Minnesota certainly didn’t play a complete game Monday after doing so two days earlier. Backstrom was not nearly as good, either, allowing the five goals on 28 shots. Meanwhile, Chicago goalie Corey Crawford saved 29 of 30 shots in the win; he allowed five Wild goals on 25 shots in Saturday’s meeting.
Chicago scored early in the third when Patrick Kane took a beautiful pass from Brandon Saad for his seventh goal of the year. Five minutes later, it was Saad’s turn to score as he made it a 5-1 Blackhawks lead.
“In all zones, in all areas, we didn’t play like we did the other day,” said Chicago head coach Joel Quenneville. “I thought we were very loose in our last couple, three games and I thought the approach today was good and the consistency was what we were looking for in our team game. I thought we may have had the most consistent game we’ve had.”
Meanwhile, for the Wild, the feeling from Saturday’s game has now been wiped out after a lopsided loss to the same Blackhawks team 48 hours later.
“Needless to say, I’m not real pleased with that game,” Minnesota head coach Mike Yeo said. “I think that we can’t sit here and look at that game and say that any player is responsible for that loss. We had too many guys that weren’t on top of our game. When you’re playing a team of that caliber, obviously you need a lot of guys not playing just OK games but play good games, and I don’t think we had that tonight.”
Monday’s loss closes the books on the first month of the season for the Wild, who finish October with a 6-4-3 record. Minnesota now has three days off after Monday’s loss before resuming play at home Friday against Montreal.
There were plenty of positives for the Wild in October, but they’re hoping they have more to show for their efforts in the standings in November.

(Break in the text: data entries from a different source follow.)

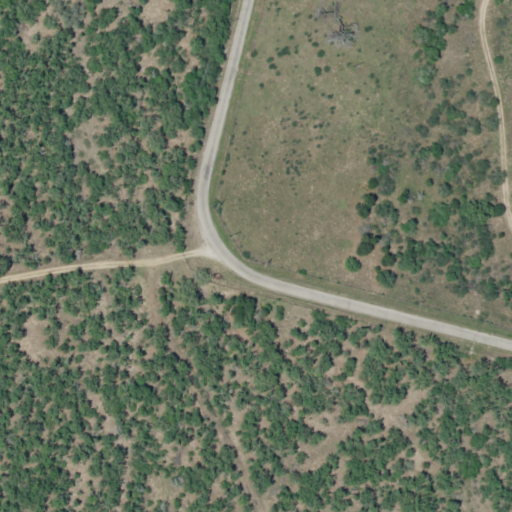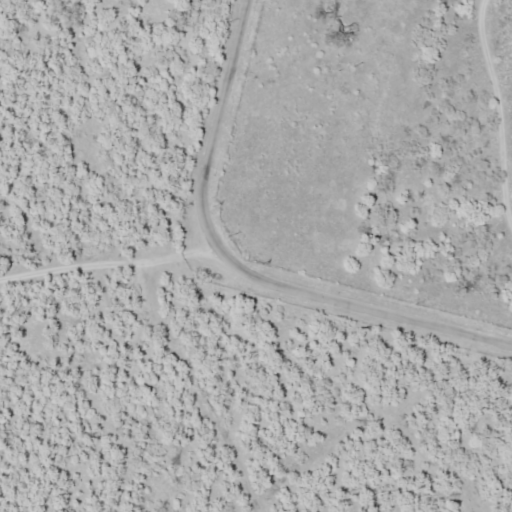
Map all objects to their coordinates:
building: (315, 68)
building: (327, 73)
road: (108, 267)
road: (239, 267)
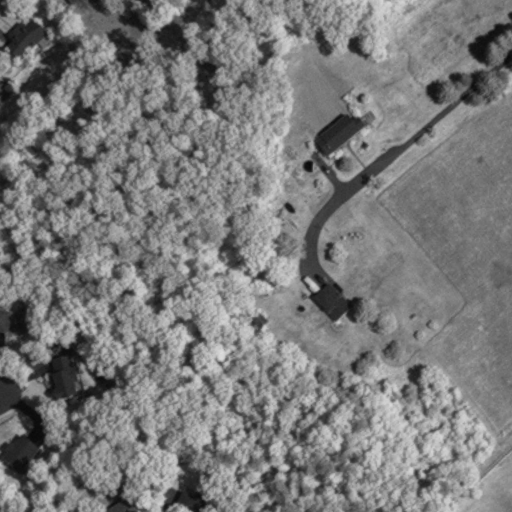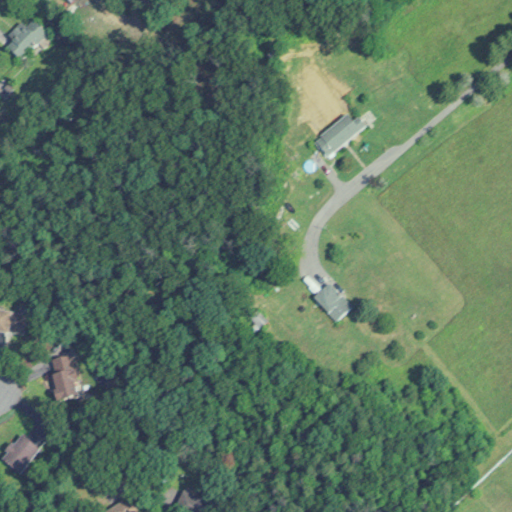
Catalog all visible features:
building: (26, 36)
building: (338, 133)
road: (385, 153)
building: (334, 300)
building: (11, 321)
building: (66, 378)
building: (20, 452)
building: (195, 502)
building: (126, 506)
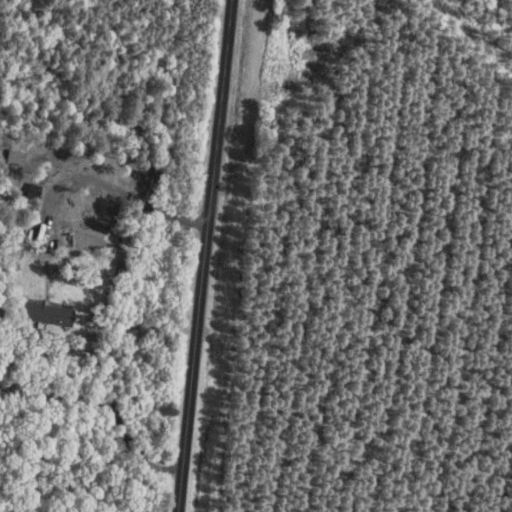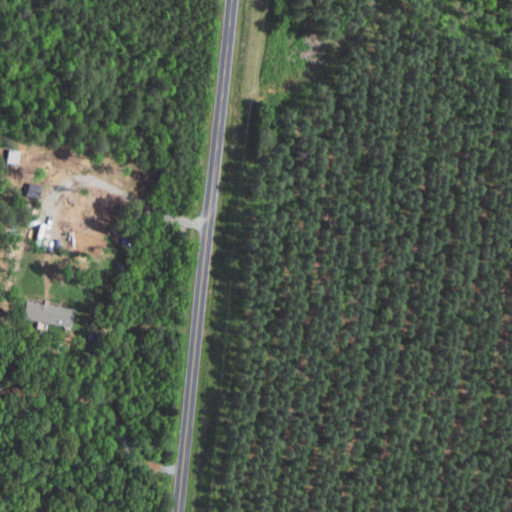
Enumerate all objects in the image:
road: (203, 256)
building: (48, 315)
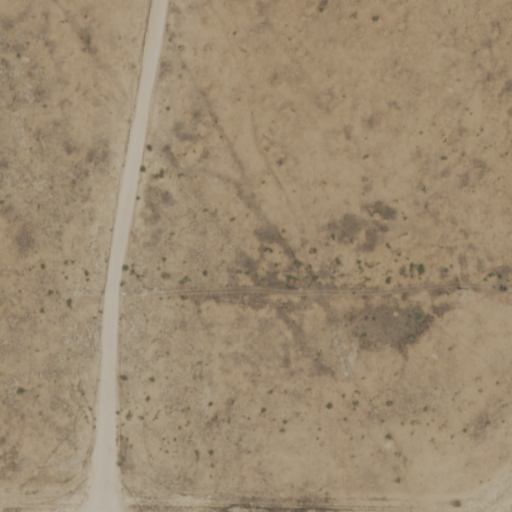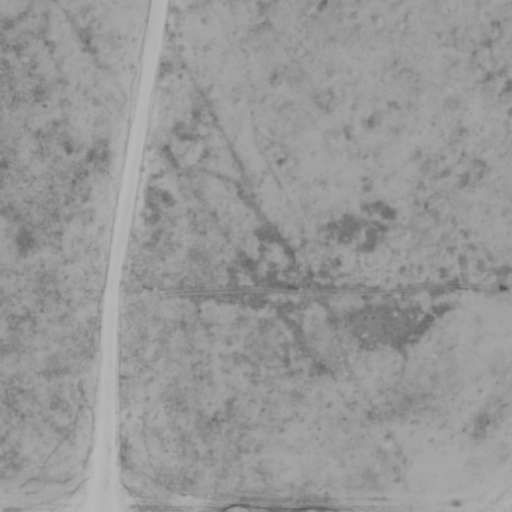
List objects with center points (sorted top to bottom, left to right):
road: (119, 255)
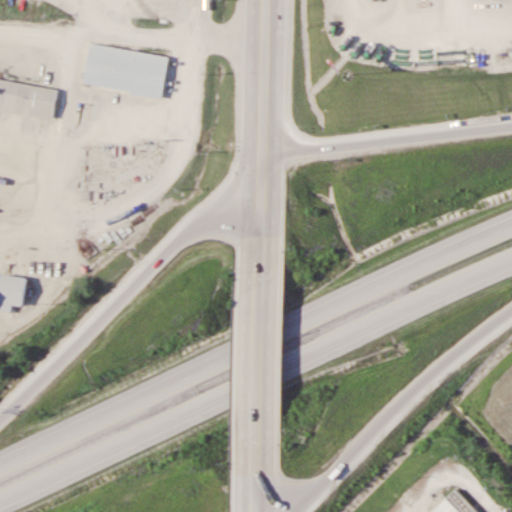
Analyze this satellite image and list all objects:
building: (126, 63)
building: (126, 71)
road: (261, 79)
building: (27, 91)
building: (27, 99)
road: (385, 143)
road: (258, 200)
building: (13, 297)
road: (120, 298)
road: (254, 342)
road: (256, 343)
road: (256, 381)
road: (388, 422)
road: (253, 479)
building: (456, 504)
building: (449, 506)
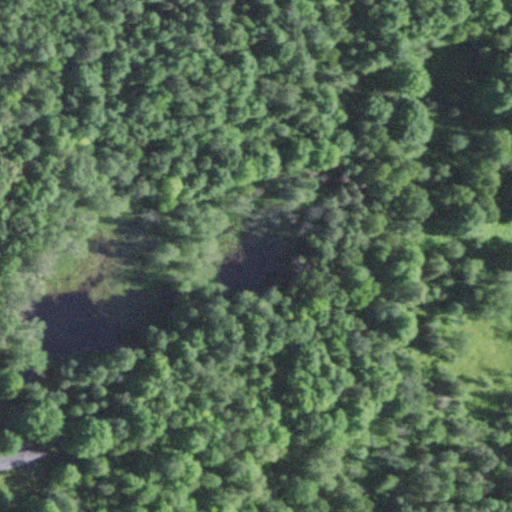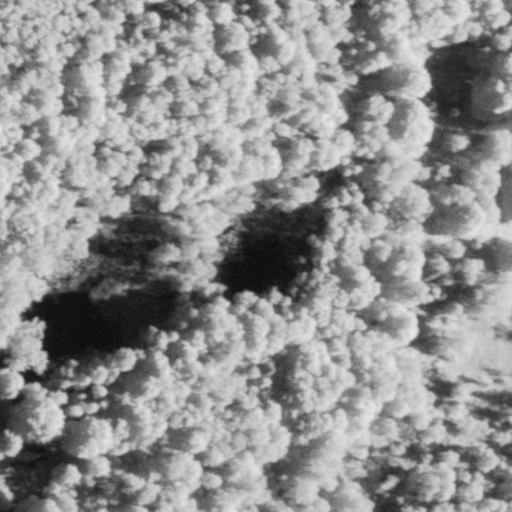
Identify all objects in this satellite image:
building: (18, 459)
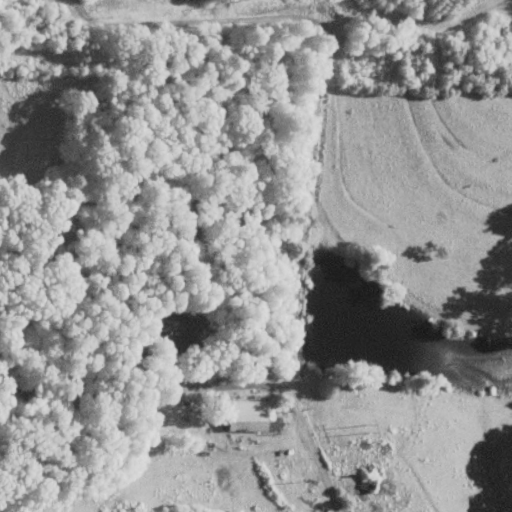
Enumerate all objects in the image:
road: (207, 21)
road: (298, 286)
building: (171, 329)
road: (240, 389)
building: (242, 415)
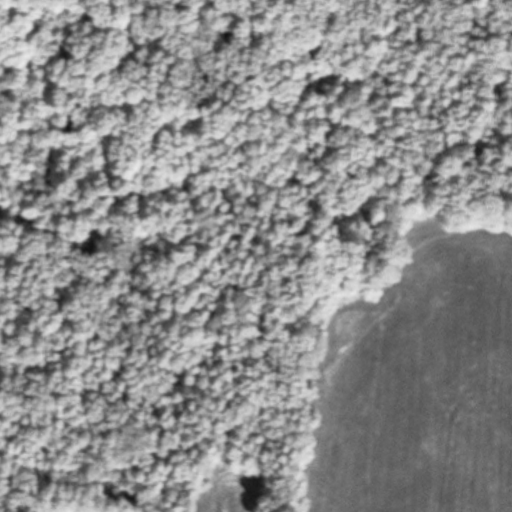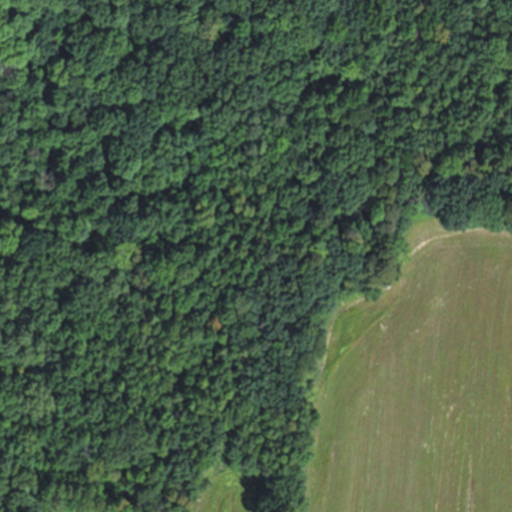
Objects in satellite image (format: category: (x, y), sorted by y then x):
crop: (401, 386)
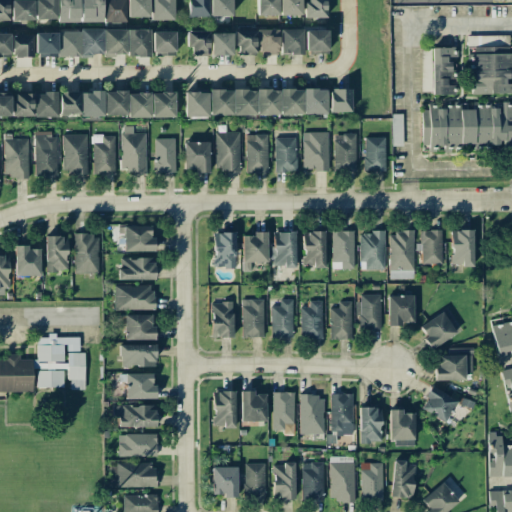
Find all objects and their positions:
building: (265, 7)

“I don’t think that we’re ever really satisfied around here,” Yeo said. “If we only had one or two losses, I think we’d still be saying we’ve got to get better, and that’s our goal. Even tonight, there were parts of our game that should be encouraging. . . . I thought that we showed a lot of good things, but there’s many areas we have to get better (in), and that’s got to be our focus.”